*Dataset*:
#####
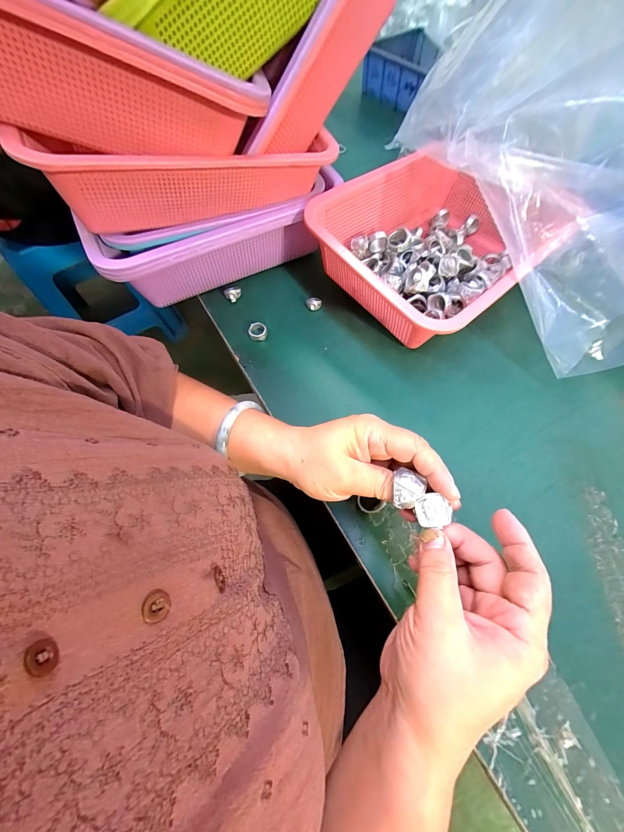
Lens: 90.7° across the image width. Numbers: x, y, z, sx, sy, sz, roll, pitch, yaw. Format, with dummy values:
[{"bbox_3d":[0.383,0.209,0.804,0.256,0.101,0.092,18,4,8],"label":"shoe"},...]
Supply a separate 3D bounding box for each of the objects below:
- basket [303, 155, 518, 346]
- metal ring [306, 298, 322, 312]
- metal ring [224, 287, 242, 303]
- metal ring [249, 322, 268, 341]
[{"bbox_3d":[0.162,-0.215,0.392,0.301,0.098,0.222,-35,68,-16],"label":"basket"},{"bbox_3d":[0.001,-0.147,0.404,0.020,0.015,0.016,25,66,12],"label":"metal ring"},{"bbox_3d":[-0.106,-0.164,0.411,0.018,0.016,0.019,39,69,18],"label":"metal ring"},{"bbox_3d":[-0.066,-0.104,0.379,0.021,0.013,0.019,5,63,3],"label":"metal ring"}]

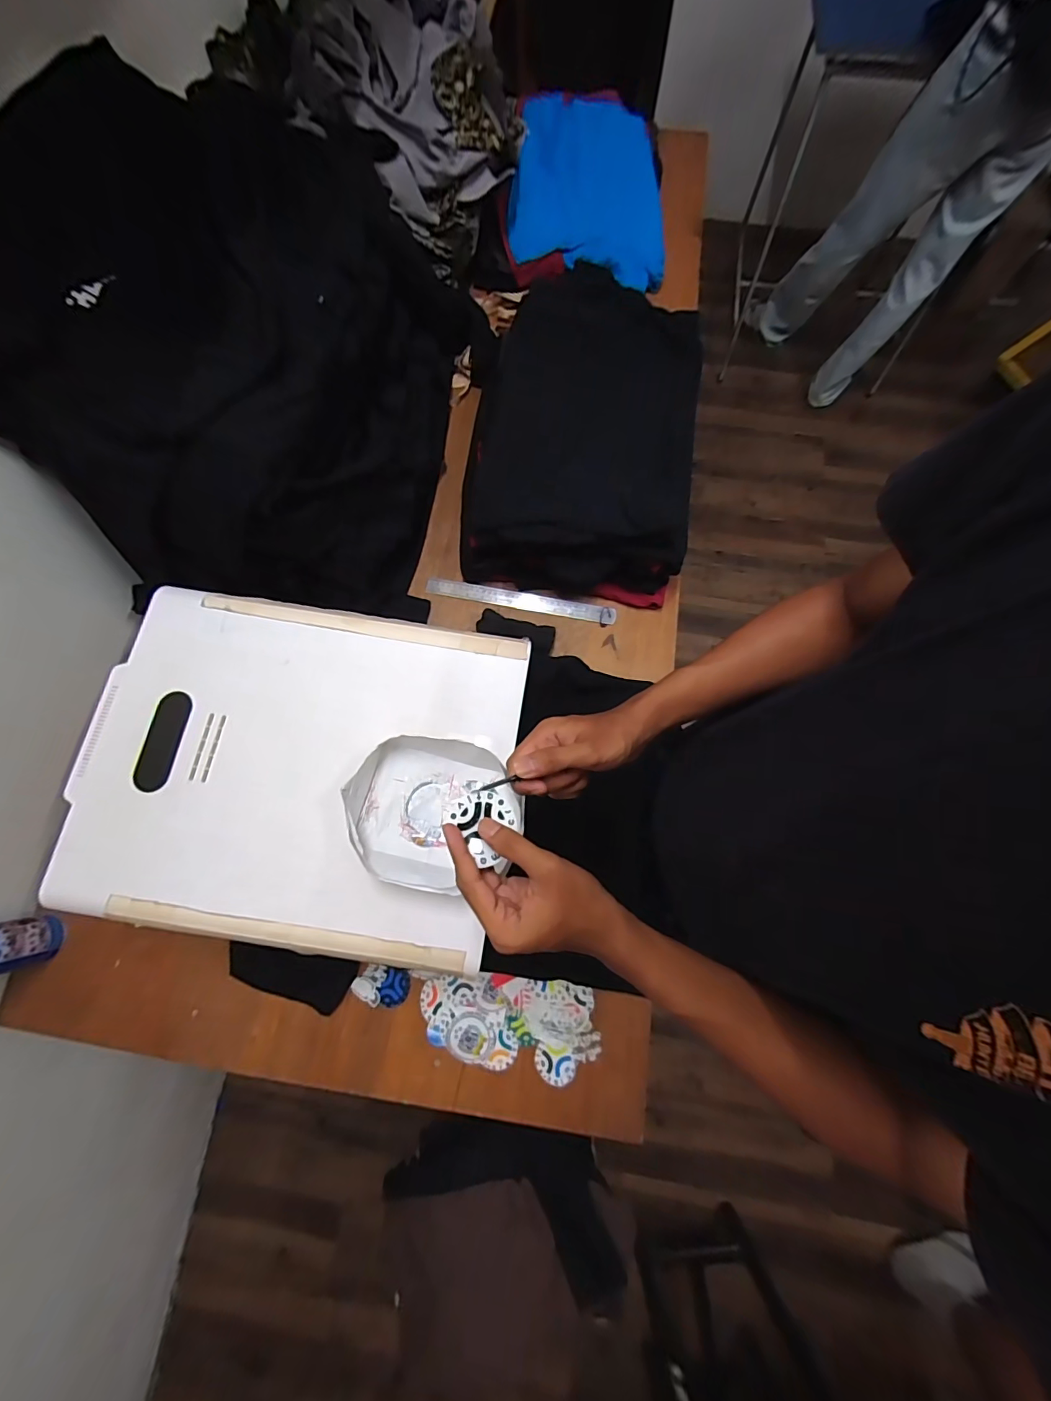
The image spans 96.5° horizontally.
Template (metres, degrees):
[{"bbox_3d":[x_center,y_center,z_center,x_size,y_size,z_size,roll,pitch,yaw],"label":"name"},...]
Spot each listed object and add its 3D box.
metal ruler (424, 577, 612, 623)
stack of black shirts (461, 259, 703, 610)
[{"bbox_3d":[-0.008,-0.171,0.800,0.320,0.005,0.030,10,86,3],"label":"metal ruler"},{"bbox_3d":[0.100,-0.456,0.793,0.359,0.152,0.529,9,75,3],"label":"stack of black shirts"}]

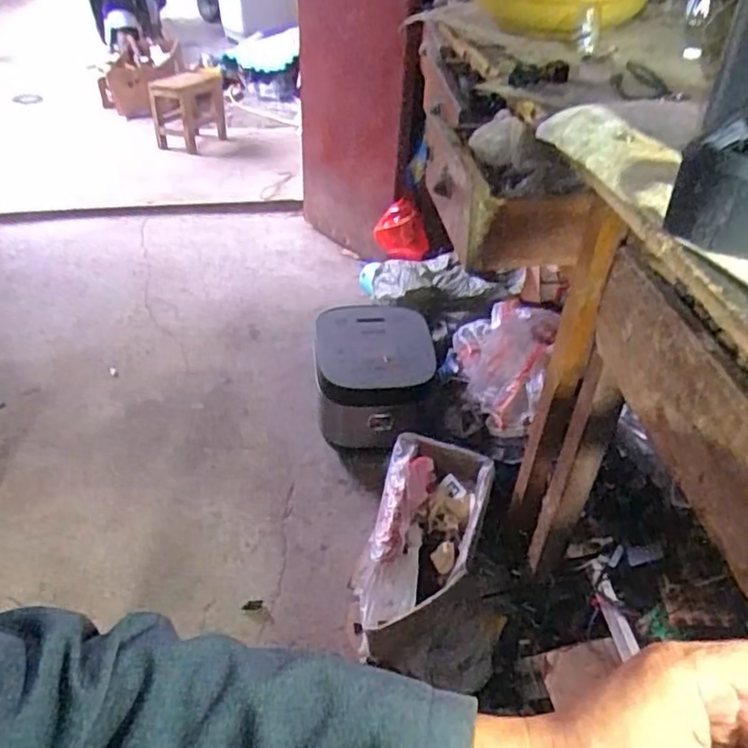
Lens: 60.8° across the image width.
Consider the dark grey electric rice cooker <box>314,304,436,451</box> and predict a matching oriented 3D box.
[{"bbox_3d":[0.001,0.015,1.417,0.255,0.209,0.308,-1,43,-2],"label":"dark grey electric rice cooker"}]

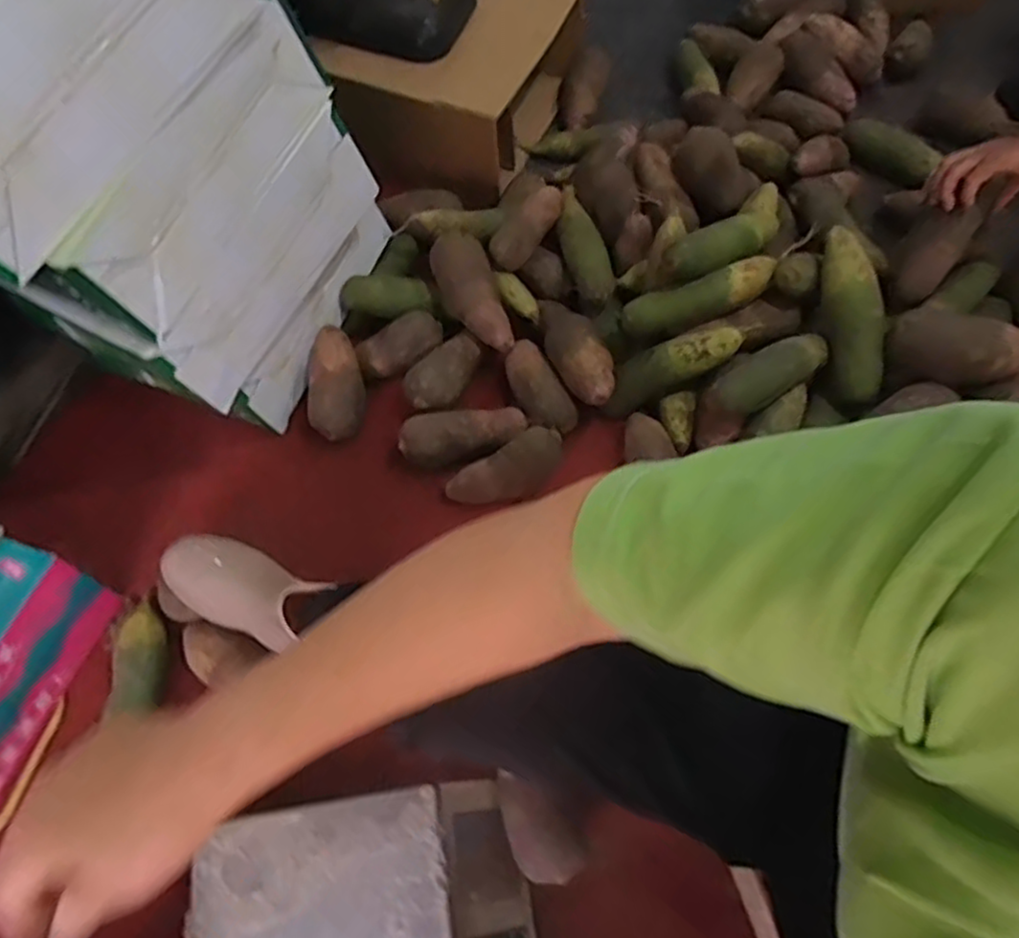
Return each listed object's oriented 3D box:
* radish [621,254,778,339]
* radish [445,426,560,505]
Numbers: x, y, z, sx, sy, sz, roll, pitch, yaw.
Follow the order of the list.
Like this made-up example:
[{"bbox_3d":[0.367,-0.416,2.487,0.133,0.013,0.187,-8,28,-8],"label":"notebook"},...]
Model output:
[{"bbox_3d":[0.239,-0.215,0.899,0.199,0.050,0.049,-20,64,9],"label":"radish"},{"bbox_3d":[-0.002,0.002,0.900,0.155,0.049,0.063,-27,66,-10],"label":"radish"}]

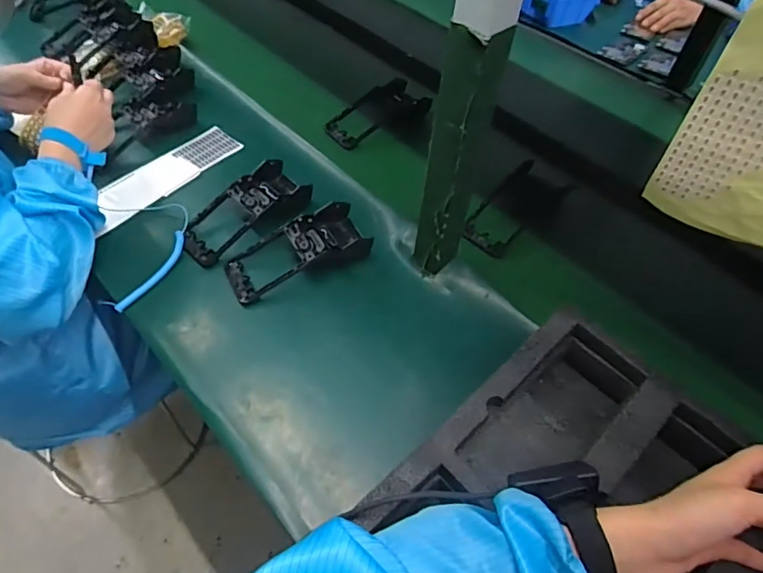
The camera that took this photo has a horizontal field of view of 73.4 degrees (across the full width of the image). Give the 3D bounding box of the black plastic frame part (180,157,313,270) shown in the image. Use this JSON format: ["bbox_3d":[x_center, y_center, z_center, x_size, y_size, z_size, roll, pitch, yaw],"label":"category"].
[{"bbox_3d":[-0.186,-0.106,0.695,0.184,0.040,0.084,-35,62,-27],"label":"black plastic frame part"}]

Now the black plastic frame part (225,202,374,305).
[{"bbox_3d":[-0.109,-0.047,0.661,0.183,0.042,0.083,-20,56,-18],"label":"black plastic frame part"}]

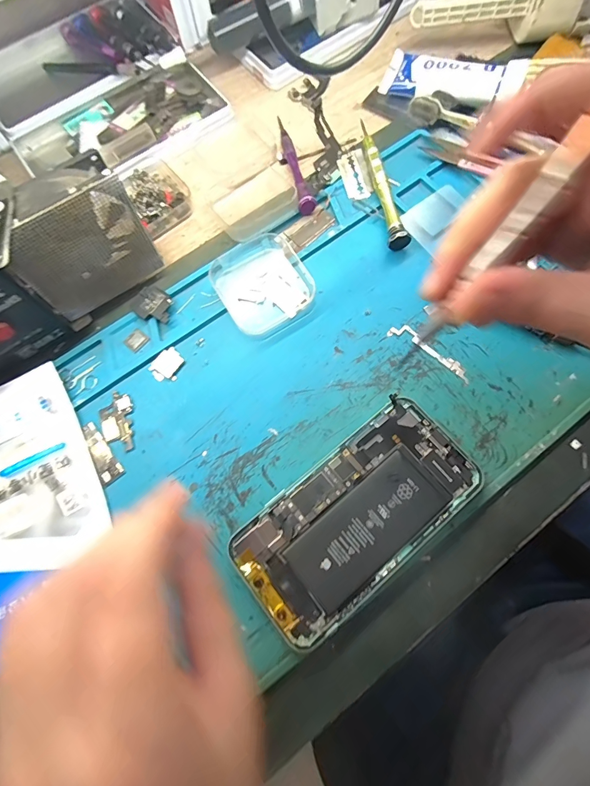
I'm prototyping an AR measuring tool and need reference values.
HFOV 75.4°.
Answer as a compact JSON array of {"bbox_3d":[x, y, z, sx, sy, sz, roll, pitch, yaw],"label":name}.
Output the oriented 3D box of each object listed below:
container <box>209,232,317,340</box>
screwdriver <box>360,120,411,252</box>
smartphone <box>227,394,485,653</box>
[{"bbox_3d":[-0.023,-0.080,0.280,0.064,0.014,0.074,-33,74,-8],"label":"container"},{"bbox_3d":[0.065,-0.165,0.298,0.014,0.018,0.122,-11,72,-1],"label":"screwdriver"},{"bbox_3d":[0.038,0.071,0.230,0.147,0.009,0.073,-39,75,-10],"label":"smartphone"}]

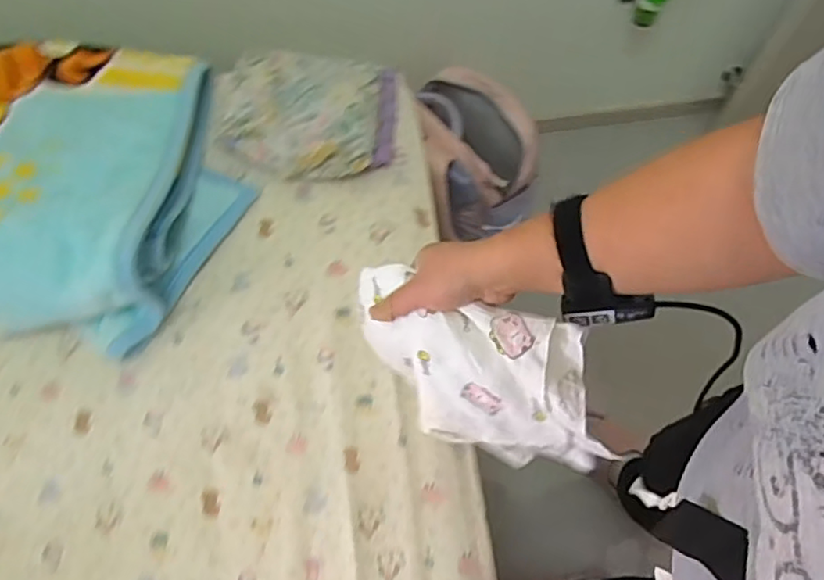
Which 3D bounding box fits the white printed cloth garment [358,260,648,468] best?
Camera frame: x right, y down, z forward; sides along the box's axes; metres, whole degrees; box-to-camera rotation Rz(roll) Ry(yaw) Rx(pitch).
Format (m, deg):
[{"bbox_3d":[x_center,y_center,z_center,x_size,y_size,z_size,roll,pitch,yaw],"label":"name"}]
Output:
[{"bbox_3d":[0.056,0.072,0.522,0.243,0.136,0.089,24,67,10],"label":"white printed cloth garment"}]

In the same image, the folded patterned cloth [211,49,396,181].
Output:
[{"bbox_3d":[-0.151,-0.248,0.860,0.254,0.068,0.188,-5,66,-3],"label":"folded patterned cloth"}]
#####
Would you please show every line of the material above that includes the string "values"?

Lens: 90.7° across the image width. Numbers: x, y, z, sx, sy, sz, roll, pitch, yaw. Format, with dummy values:
I'm prototyping an AR measuring tool and need reference values.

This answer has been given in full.